**ABOUT THIS EXERCISE:**
Rewrite the entries from the line containing "Shimane, Akita, Tottori" through the line containing "Is this an area", changing "legend" to "key" and keeping everything else the same.

**RECORDS PROVIDED:**

◇ ◇ ◇ ◇

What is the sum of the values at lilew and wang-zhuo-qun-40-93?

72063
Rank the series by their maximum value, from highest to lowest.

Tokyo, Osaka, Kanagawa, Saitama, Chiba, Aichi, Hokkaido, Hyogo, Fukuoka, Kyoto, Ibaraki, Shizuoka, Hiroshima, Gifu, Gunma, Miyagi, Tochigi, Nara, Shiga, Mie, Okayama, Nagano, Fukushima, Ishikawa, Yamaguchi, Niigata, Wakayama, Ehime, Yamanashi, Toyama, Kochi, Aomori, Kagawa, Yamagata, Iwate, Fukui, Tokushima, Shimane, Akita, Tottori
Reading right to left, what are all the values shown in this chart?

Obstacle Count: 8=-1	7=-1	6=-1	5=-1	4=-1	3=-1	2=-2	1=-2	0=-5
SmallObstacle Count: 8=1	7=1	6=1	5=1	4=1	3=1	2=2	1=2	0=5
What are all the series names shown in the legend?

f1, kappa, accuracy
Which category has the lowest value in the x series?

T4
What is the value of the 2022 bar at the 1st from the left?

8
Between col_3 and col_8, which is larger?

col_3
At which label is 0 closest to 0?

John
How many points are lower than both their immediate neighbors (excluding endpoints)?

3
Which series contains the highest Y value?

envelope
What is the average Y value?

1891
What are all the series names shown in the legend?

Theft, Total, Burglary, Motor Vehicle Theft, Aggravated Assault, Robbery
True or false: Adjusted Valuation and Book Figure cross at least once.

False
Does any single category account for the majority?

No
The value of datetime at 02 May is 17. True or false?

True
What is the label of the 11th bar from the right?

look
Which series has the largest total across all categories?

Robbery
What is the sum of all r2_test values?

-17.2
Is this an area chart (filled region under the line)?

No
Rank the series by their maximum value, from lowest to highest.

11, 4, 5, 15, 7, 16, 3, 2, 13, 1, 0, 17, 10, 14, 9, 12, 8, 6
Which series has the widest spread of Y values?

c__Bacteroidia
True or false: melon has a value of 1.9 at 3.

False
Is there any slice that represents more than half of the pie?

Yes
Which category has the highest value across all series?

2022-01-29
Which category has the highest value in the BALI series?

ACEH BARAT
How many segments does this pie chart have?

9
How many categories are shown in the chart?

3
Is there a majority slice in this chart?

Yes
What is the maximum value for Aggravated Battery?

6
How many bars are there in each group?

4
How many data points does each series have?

◇ ◇ ◇ ◇

**ANSWER SECTION:**
Tokyo, Osaka, Kanagawa, Saitama, Chiba, Aichi, Hokkaido, Hyogo, Fukuoka, Kyoto, Ibaraki, Shizuoka, Hiroshima, Gifu, Gunma, Miyagi, Tochigi, Nara, Shiga, Mie, Okayama, Nagano, Fukushima, Ishikawa, Yamaguchi, Niigata, Wakayama, Ehime, Yamanashi, Toyama, Kochi, Aomori, Kagawa, Yamagata, Iwate, Fukui, Tokushima, Shimane, Akita, Tottori
Reading right to left, what are all the values shown in this chart?

Obstacle Count: 8=-1	7=-1	6=-1	5=-1	4=-1	3=-1	2=-2	1=-2	0=-5
SmallObstacle Count: 8=1	7=1	6=1	5=1	4=1	3=1	2=2	1=2	0=5
What are all the series names shown in the key?

f1, kappa, accuracy
Which category has the lowest value in the x series?

T4
What is the value of the 2022 bar at the 1st from the left?

8
Between col_3 and col_8, which is larger?

col_3
At which label is 0 closest to 0?

John
How many points are lower than both their immediate neighbors (excluding endpoints)?

3
Which series contains the highest Y value?

envelope
What is the average Y value?

1891
What are all the series names shown in the key?

Theft, Total, Burglary, Motor Vehicle Theft, Aggravated Assault, Robbery
True or false: Adjusted Valuation and Book Figure cross at least once.

False
Does any single category account for the majority?

No
The value of datetime at 02 May is 17. True or false?

True
What is the label of the 11th bar from the right?

look
Which series has the largest total across all categories?

Robbery
What is the sum of all r2_test values?

-17.2
Is this an area chart (filled region under the line)?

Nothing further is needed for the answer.